Ricollegandomi a quello che diceva Gian Maria, credo che un altro elemento di convergenza tra il nostro progetto e quello della mostra principale della Biennale sia la convinzione che l’arte debba fornire un punto di vista alternativo e complementare alle grandi questioni politiche e morali che ci troviamo ad attraversare in questo momento. Quando la realtà supera l’arte stessa nello scardinare le nostre certezze, ecco che immaginare dei mondi possibili e migliori diventa un atto di resistenza culturale.
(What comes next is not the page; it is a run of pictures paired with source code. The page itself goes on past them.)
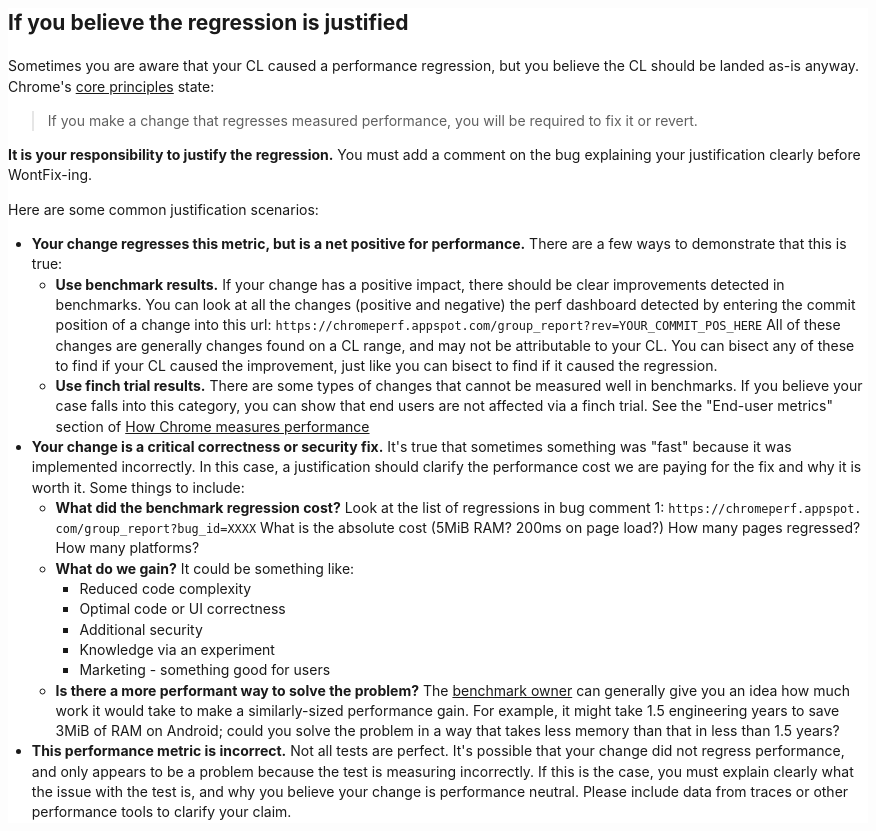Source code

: 
## If you believe the regression is justified

Sometimes you are aware that your CL caused a performance regression, but you
believe the CL should be landed as-is anyway. Chrome's
[core principles](https://www.chromium.org/developers/core-principles) state:

> If you make a change that regresses measured performance, you will be required to fix it or revert.

**It is your responsibility to justify the regression.** You must add a comment
on the bug explaining your justification clearly before WontFix-ing.

Here are some common justification scenarios:

  * **Your change regresses this metric, but is a net positive for performance.**
    There are a few ways to demonstrate that this is true:
    * **Use benchmark results.** If your change has a positive impact, there
      should be clear improvements detected in benchmarks. You can look at all
      the changes (positive and negative) the perf dashboard detected by
      entering the commit position of a change into this url:
      `https://chromeperf.appspot.com/group_report?rev=YOUR_COMMIT_POS_HERE`
      All of these changes are generally changes found on a CL range, and may
      not be attributable to your CL. You can bisect any of these to find if
      your CL caused the improvement, just like you can bisect to find if it
      caused the regression.
    * **Use finch trial results.** There are some types of changes that cannot
      be measured well in benchmarks. If you believe your case falls into this
      category, you can show that end users are not affected via a finch trial.
      See the "End-user metrics" section of
      [How Chrome measures performance](how_does_chrome_measure_performance.md#End_user-metrics)
  * **Your change is a critical correctness or security fix.**
    It's true that sometimes something was "fast" because it was implemented
    incorrectly. In this case, a justification should clarify the performance
    cost we are paying for the fix and why it is worth it. Some things to
    include:
    * **What did the benchmark regression cost?** Look at the
      list of regressions in bug comment 1:
      `https://chromeperf.appspot.com/group_report?bug_id=XXXX`
      What is the absolute cost (5MiB RAM? 200ms on page load?)
      How many pages regressed? How many platforms?
    * **What do we gain?** It could be something like:
      * Reduced code complexity
      * Optimal code or UI correctness
      * Additional security
      * Knowledge via an experiment
      * Marketing - something good for users
    * **Is there a more performant way to solve the problem?**
      The [benchmark owner](https://docs.google.com/spreadsheets/d/1xaAo0_SU3iDfGdqDJZX_jRV0QtkufwHUKH3kQKF3YQs/edit#gid=0)
      can generally give you an idea how much work it would take to make a
      similarly-sized performance gain. For example, it might take 1.5
      engineering years to save 3MiB of RAM on Android; could you solve the
      problem in a way that takes less memory than that in less than 1.5 years?
  * **This performance metric is incorrect.** Not all tests are perfect. It's
    possible that your change did not regress performance, and only appears to
    be a problem because the test is measuring incorrectly. If this is the
    case, you must explain clearly what the issue with the test is, and why you
    believe your change is performance neutral. Please include data from traces
    or other performance tools to clarify your claim.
Questo a sua volta si inscrive in quella che credo sia la ricerca curatoriale di Cecilia più ad ampio raggio, visto che il titolo del Padiglione Italia da lei curato nel 2017 era proprio Il mondo magico, uno dei migliori degli ultimi anni, testimonianza a sua volta di come la sua ricerca fosse già coerente con quello che quest’anno presenta in veste di curatrice dell’intera Biennale.

What is Eugenio Viola’s and Gian Maria Tosatti’s Milk of Dreams?
GMT_As far as I am concerned I believe that The Milk of Dreams is the evidence I always find in the people I meet. Traveling the world gives me the strength and inspiration to do what I consider to be the job of my dreams, the job I have chosen myself, not a profession I found by chance. A job that is not rooted in my identity, but in the truth I discover through the people I come into contact with, a truth that these people allow me to handle and to bring back within my art.
EV_As far as I am concerned The Milk of Dreams materializes in a galaxy of optimism.